Correcting for the overlap between the transformed grid and the PDF bins could reduce the problem somewhat, it's true. This might be more trouble than it's worth, if just increasing the bin size would be sufficient. Lot of grid cell corners to propagate in order to correctly estimate the cell's transformed size.
https://github.com/BEAST-Fitting/beast/blob/7b06c434ecaedc58549eefa6588e16152efd3a7d/beast/fitting/pdf1d.py#L9
Correctly computing 1D pdfs of the intrinsic model parameters using a grid is straightforward so long as the required volume elements are available.
Correctly computing 1D pdfs of a parameter that is some function of the intrinsic model parameters using a grid is not quite so straightforward. The mathematical background can be found here.

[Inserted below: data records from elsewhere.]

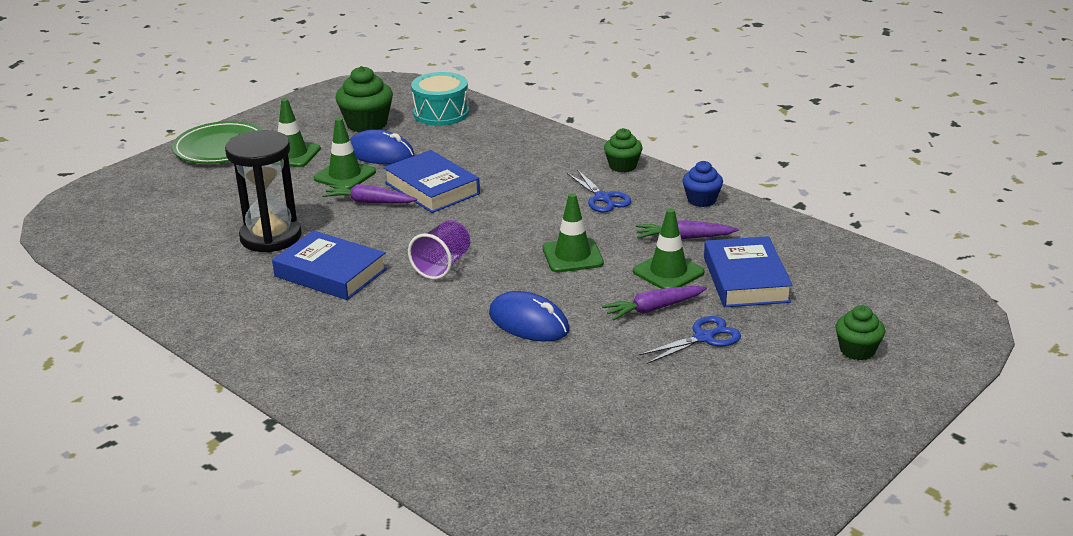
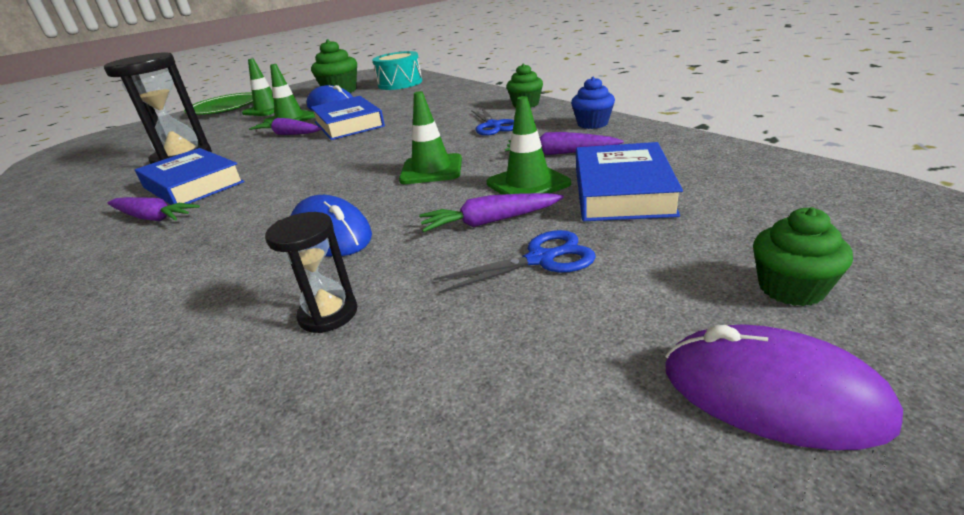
camera: 15 degrees right, 0 degrees up
purple cup [408,220,470,280] -> none
none -> purple carrot [107,197,200,221]
none -> black hourglass [265,212,357,333]
none -> purple mouse [665,324,903,450]

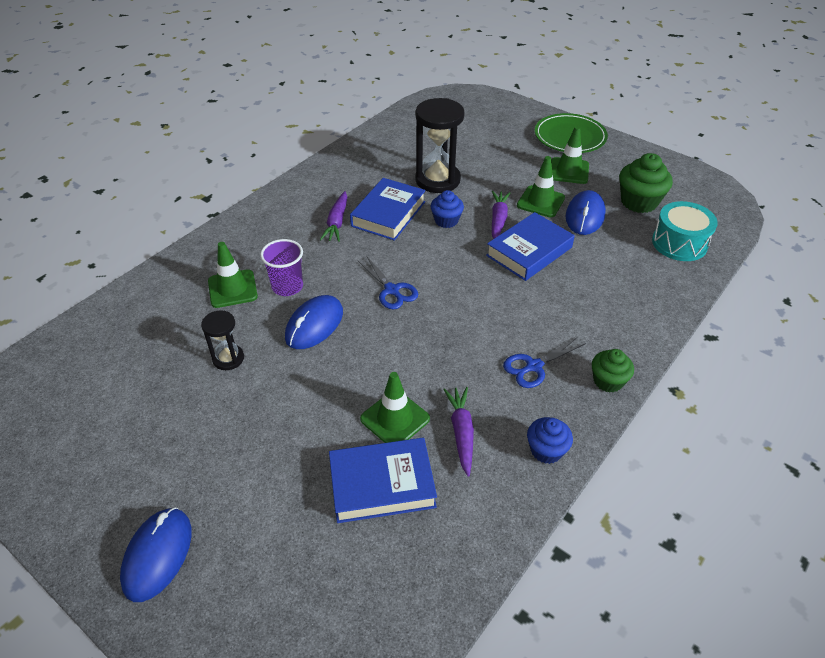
camera: 70 degrees right, 15 degrees up
green traffic cone [399,91,462,184] -> green traffic cone moved to [208,242,258,308]
purple carrot [419,193,564,232] -> none
blue scissors [433,230,596,293] -> blue scissors moved to [357,256,418,309]
purple mouse [665,324,903,450] -> blue mouse [120,507,191,602]
green cupcake [753,207,853,306] -> none
none -> purple cup [260,239,303,296]
none -> blue cupcake [431,190,464,228]

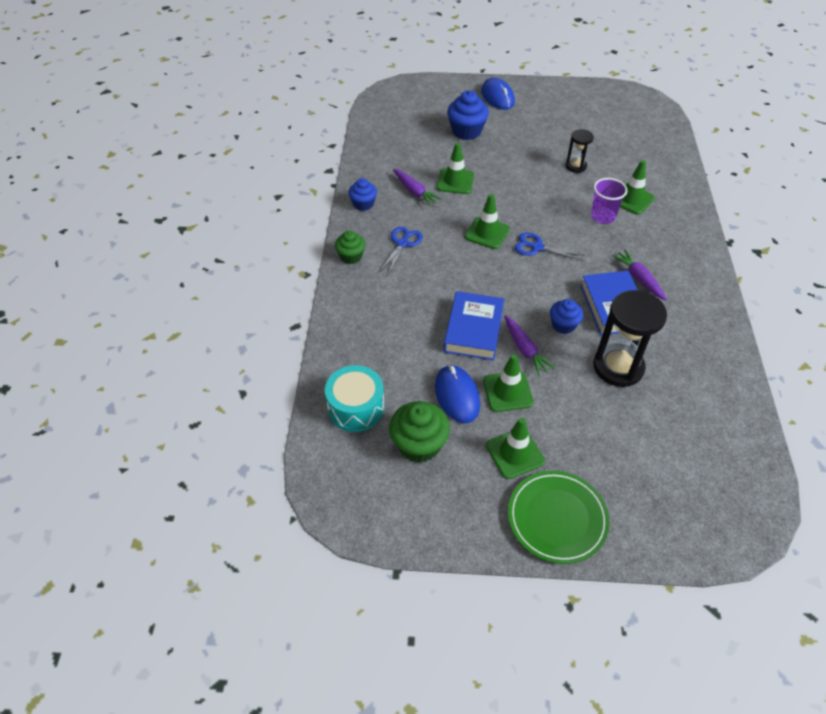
camera: 145 degrees right, 5 degrees up
blue mouse [285,295,343,349] -> none
blue book [329,438,437,523] -> none
none -> blue cupcake [447,90,489,140]
none -> green traffic cone [465,194,510,249]

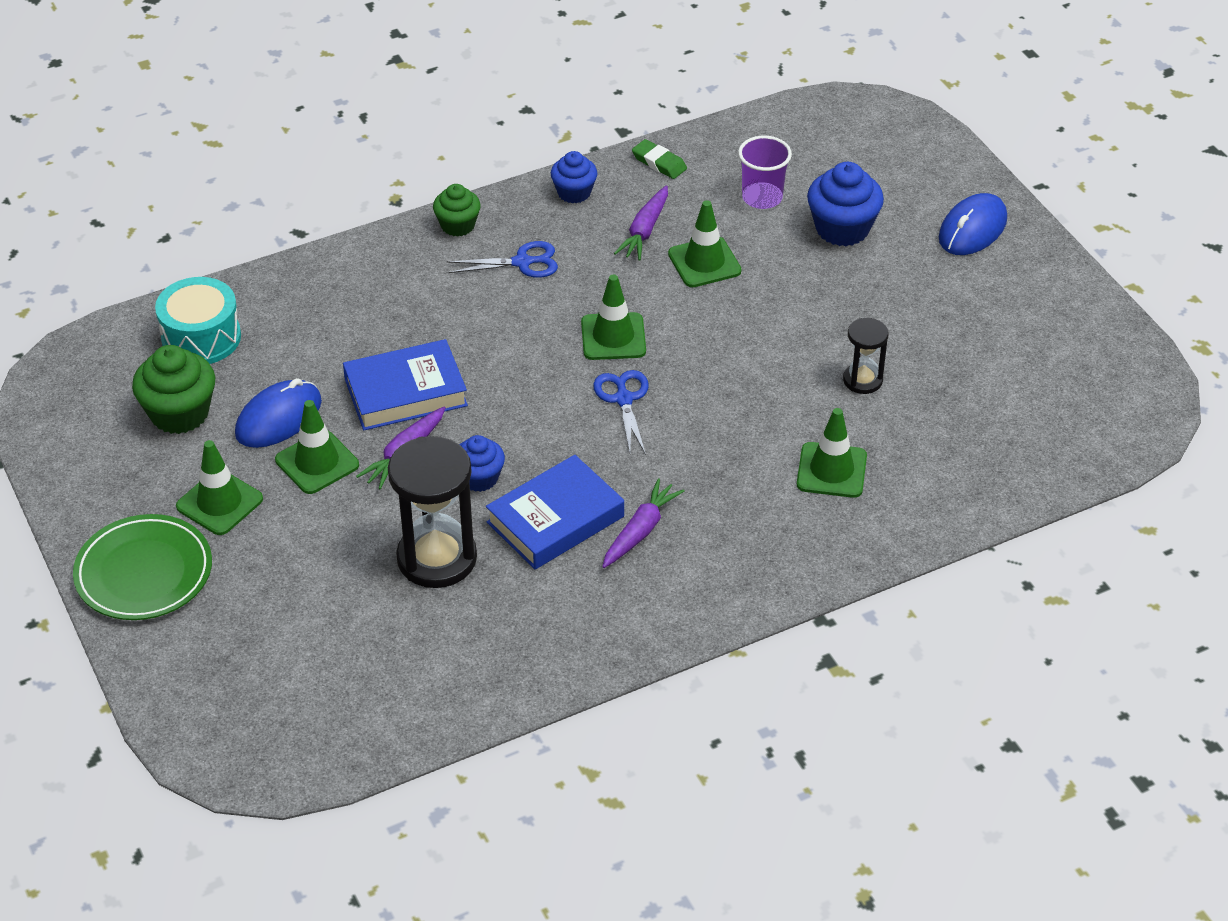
camera: 60 degrees right, 5 degrees down
purple cup [591,178,628,224] -> purple cup moved to [738,136,792,209]
none -> green eraser [632,139,687,179]

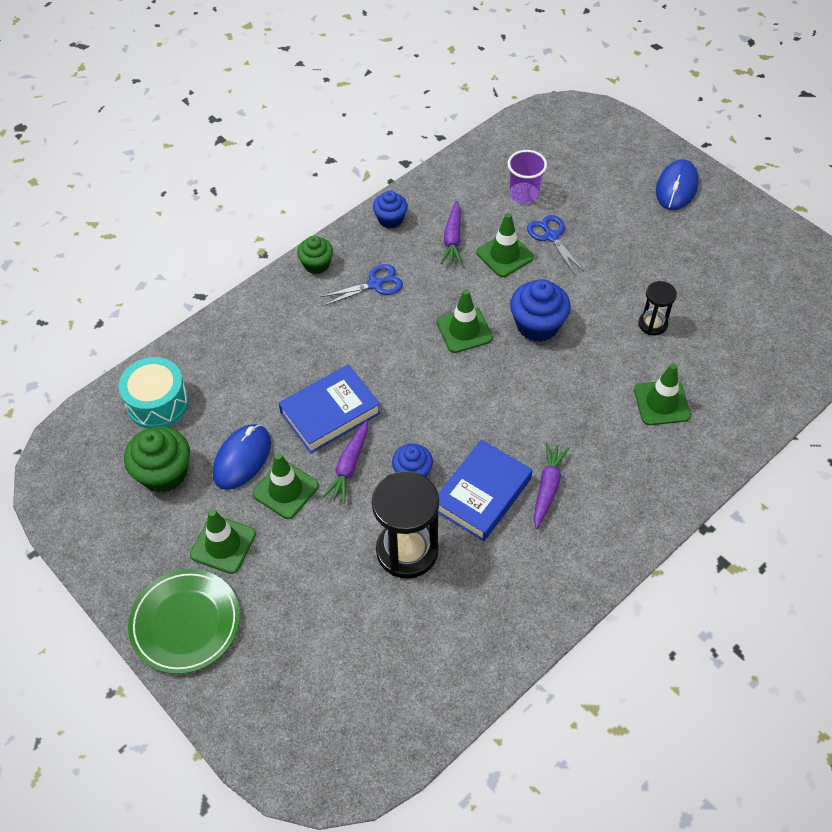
camera: 15 degrees left, 10 degrees up
blue scissors [593,370,649,455] -> blue scissors moved to [527,215,584,275]
green eraser [632,139,687,179] -> none
blue cupcake [807,162,884,246] -> blue cupcake moved to [510,279,571,342]

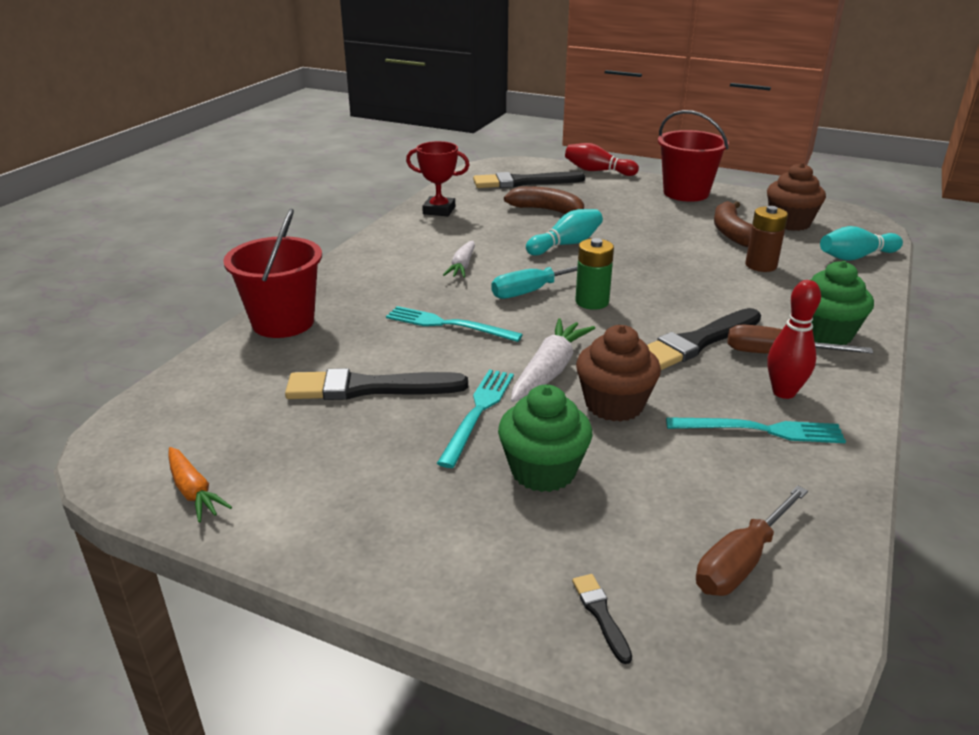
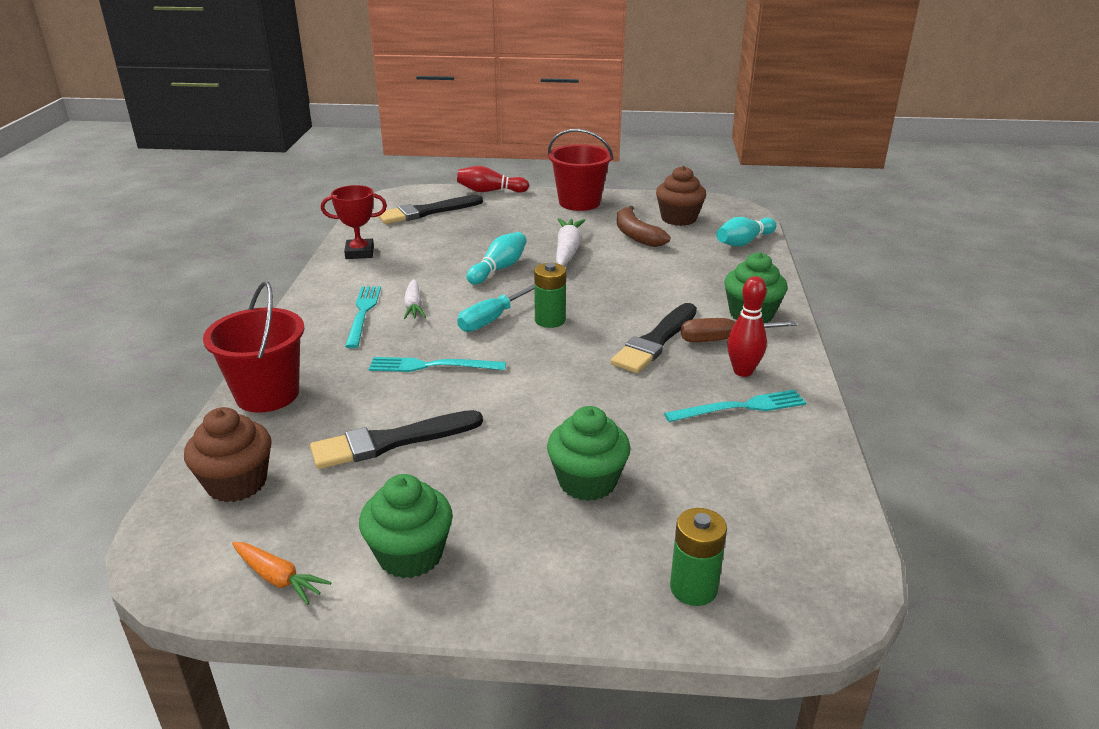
camera: 20 degrees left, 0 degrees up
turquoise fork [437,370,514,468] -> turquoise fork moved to [345,286,381,348]
brown banana [504,186,584,214] -> none
white carrot [511,318,595,402] -> white carrot moved to [556,218,585,266]
black brush [572,574,632,664] -> green battery [670,508,727,606]
brown cupcake [576,325,661,422] -> brown cupcake moved to [184,407,272,502]
brown screwdriver [696,486,808,596] -> none
brown battery [745,206,788,272] -> none
none -> green cupcake [359,474,453,578]

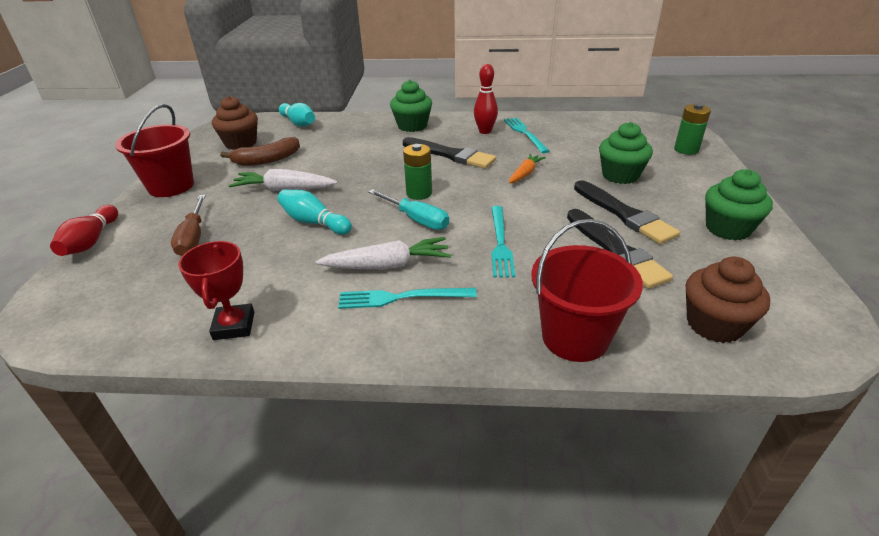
camera: 90 degrees left, 5 degrees up
orange carrot [232,542,332,605] -> orange carrot moved to [509,154,546,183]
black brush [377,195,483,224] -> black brush moved to [574,180,680,244]
white carrot [404,279,426,319] -> white carrot [316,237,451,269], size x1.55
brown screwdriver [681,318,797,342] -> brown screwdriver moved to [171,195,206,256]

The short version is that the correction for the distortion of the grid volume elements is pretty non-trivial to compute. It's necessary to have an inverse function which, given values for N-1 of the N intrinsic parameters and a value of the derived parameter, gives the value of the one remaining intrinsic parameter. This function needs to be differentiable with respect to the N-1 intrinsic parameters. It's then necessary to take a N-1 dimensional integral over the determinant of the matrix of derivatives of this function.
If the volume elements don't get distorted that much, neglecting the distortion term won't break things too much. However, some of the derived parameters seem to be substantially non-linear functions of the intrinsic parameters.
Not sure what to do about this one just yet!